Bu yazı, kendiside bir Sebataycı olan Ilgaz Zorlu'nun "http://abone.turk.net/ilgazzorlu" adlı sitesinden aynen alınmıştır. Ilgaz Zorlu'nun sitesinde konu ile ilgili daha aynıtılı yazılar bulunmaktadır..



 

Tarihte yaşanmış bazı öyle olaylar vardır ki etkileri sadece yaşandıkları dönemle sınırlı kalmamış çok uzunca bir süre devam ederek pek çok başka olaya da kaynaklık etmiştir.


Sabetaycılık veya bilimsel literatürde genel olarak kullanılan şekliyle "Dönmelik" hareketi de bunlardan biridir.

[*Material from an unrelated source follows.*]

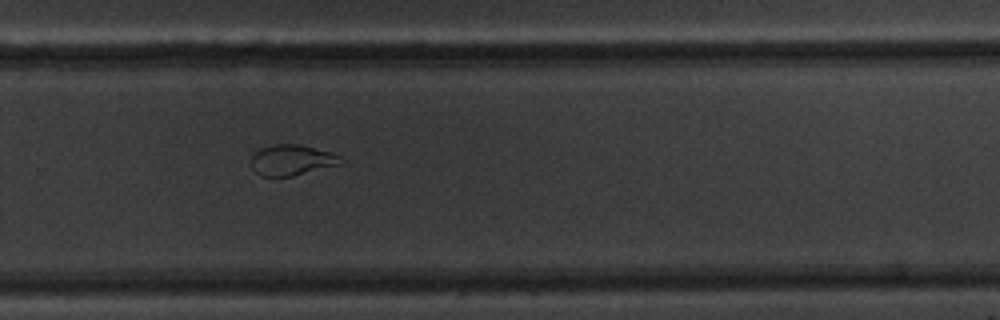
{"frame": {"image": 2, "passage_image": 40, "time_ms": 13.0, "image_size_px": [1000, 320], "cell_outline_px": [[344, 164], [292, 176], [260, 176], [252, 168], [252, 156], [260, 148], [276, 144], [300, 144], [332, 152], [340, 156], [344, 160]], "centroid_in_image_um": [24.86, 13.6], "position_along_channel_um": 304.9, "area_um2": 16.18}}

Fakat bu hareket ne yazık ki o kadar fazla etkili olmuştur ki, yaşandığı dönem sonrasından günümüze kadar süren etkileri modern Türkiye'nin tarihinde belirleyici olmuştur. Belki de sırf bu sebeple araştırılmaması konusunda daima baskılar olmuş, kapatılması ve konuşulmaması için özel bir çaba sarfedilmiştir. Konuyu araştıran kişiler daima engellenmiş, Türkiye tarihini araştıran şöhret sahibi bilimadamları dahi savundukları bilimsel araştırma ilkelerinin dışına çıkarak konuyu görmezden gelmişlerdir. Bu yazı Türkiye'nin bu çok önemli hareketini ve bu harekete bağlı olarak doğan ve hala devam eden cemaatlerin tarihini konu edinmiştir.

Yahudi dinsel sistemi iki ana düşünce üzerinde gelişmiştir. İlki "Torah-Talmud" ekolü, ikincisi ise "Torah-Kabbala" ekolüdür. Musa'ya (Moşe) Sina'da indiğine inanılan ve Türkçe'de Tevrat olarak bilinen kutsal metinlerin aslında Musa'ya verilen kısmı beş tanedir ve buna "Torah" denmektedir. Fakat daha sonra gelen peygamberlerin yorumlamalarına dayalı olan diğer kitaplar da vardır ki, bunlar "Neviim" ve "Ketuvim" olarak tanınırlar ve Torah ile beraber bunlara "Tanah" (Tevrat=Ahd-i Atik) denilmektedir. Bu kutsal metinlerin yorumlanmaları ve günlük hayata geçirilmeleri konusu daima bazı tartışmalara yolaçmıştır. İşte bu dönemde "Talmud" ortaya çıkar. Talmud hahamların Tevrat yorumlarıdır ve ortodoks Yahudiliğin temelini teşkil eden bir kaynaktır. Oysa daha sonraları İspanya Diasporası'nda (altın çağ) ortaya çıkan bir diğer anonim kaynak daha vardır ki bu da "Kabbala"dır. Kabbala tamamen mistik Yahudiliğin bir kaynağıdır ve kaynakları konusunda hala tartışmalar vardır, dini pratiklerdeki yeri konusu da çok açık değildir. Yahudiler genel olarak Kabbala'nın gizemli ve çekici dünyasından etkilenmişlerse de genelde korkuyla yaklaştıkları da bir gerçektir.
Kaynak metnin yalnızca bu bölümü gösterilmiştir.